___ Records supplied ___

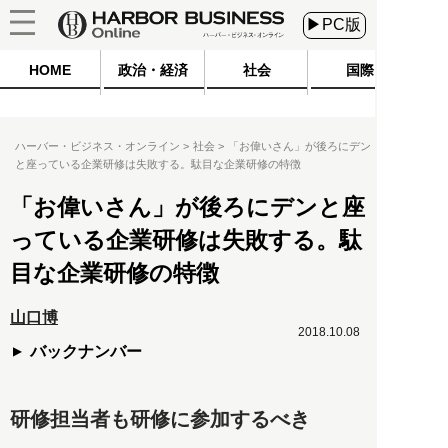
▶PC版
HOME
政治・経済
社会
国際
ハーバー・ビジネス・オンライン
社会
「お偉いさん」が後ろにデン
と座っている企業研修は失敗する。駄目な企業研修の特徴
「お偉いさん」が後ろにデンと座
っている企業研修は失敗する。駄
目な企業研修の特徴
山口博
2018.10.08
バックナンバー
研修担当者も研修に参加するべき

___

Pictures must not appear in the copy, which must otherwise match the listing exactly.

Result of this exercise:
▶PC版
HOME
政治・経済
社会
国際
ハーバー・ビジネス・オンライン
社会
「お偉いさん」が後ろにデン
と座っている企業研修は失敗する。駄目な企業研修の特徴
「お偉いさん」が後ろにデンと座
っている企業研修は失敗する。駄
目な企業研修の特徴
山口博
2018.10.08
バックナンバー
研修担当者も研修に参加するべき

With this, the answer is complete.